BRUSSELS (Reuters) - The European Union fined Microsoft Corp 561 million euros on Wednesday for failing to offer users a choice of web browser, an unprecedented sanction that will act as a warning to other firms involved in EU antitrust disputes.
It said the U.S. software company had broken a legally binding commitment made in 2009 to ensure that consumers had a choice of how they access the internet, rather than defaulting to Microsoft’s Explorer browser.
An investigation found that Microsoft had failed to honour that obligation in software issued between May 2011 and July 2012, meaning 15 million users were not given a choice.
It is the first time the European Commission, the EU’s anti-trust authority, has handed down a fine to a company for failing to meet its obligations.
While the sanction is sizeable, representing more than 11 percent of Microsoft’s expected net profit this quarter and 1 percent of annual sales, the Commission could have charged the company up to 10 percent of annual global revenue.
Shares of the world’s largest software company fell 1.3 percent to $27.98 on Nasdaq.
“If companies agree to offer commitments which then become legally binding, they must do what they have committed to do or face the consequences,” Joaquin Almunia, the EU’s competition commissioner, told a news conference.

####

• **WHAT THIS TASK INVOLVES**: Rewrite the passage of the report on the EU's fine against Microsoft from "Shares of the" up to and including "a news conference.", putting "press briefing" in place of "news conference".

• **RAW DATA**:

####

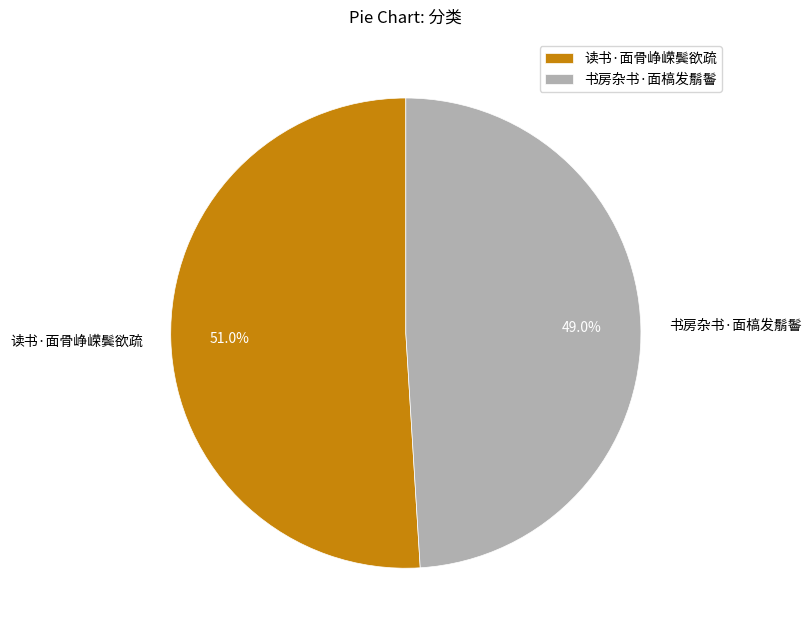

Is it true that 书房杂书·面槁发鬅鬠 is 43% of the pie?

False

####

• **WRITTEN RESPONSE**:
Shares of the world’s largest software company fell 1.3 percent to $27.98 on Nasdaq.
“If companies agree to offer commitments which then become legally binding, they must do what they have committed to do or face the consequences,” Joaquin Almunia, the EU’s competition commissioner, told a press briefing.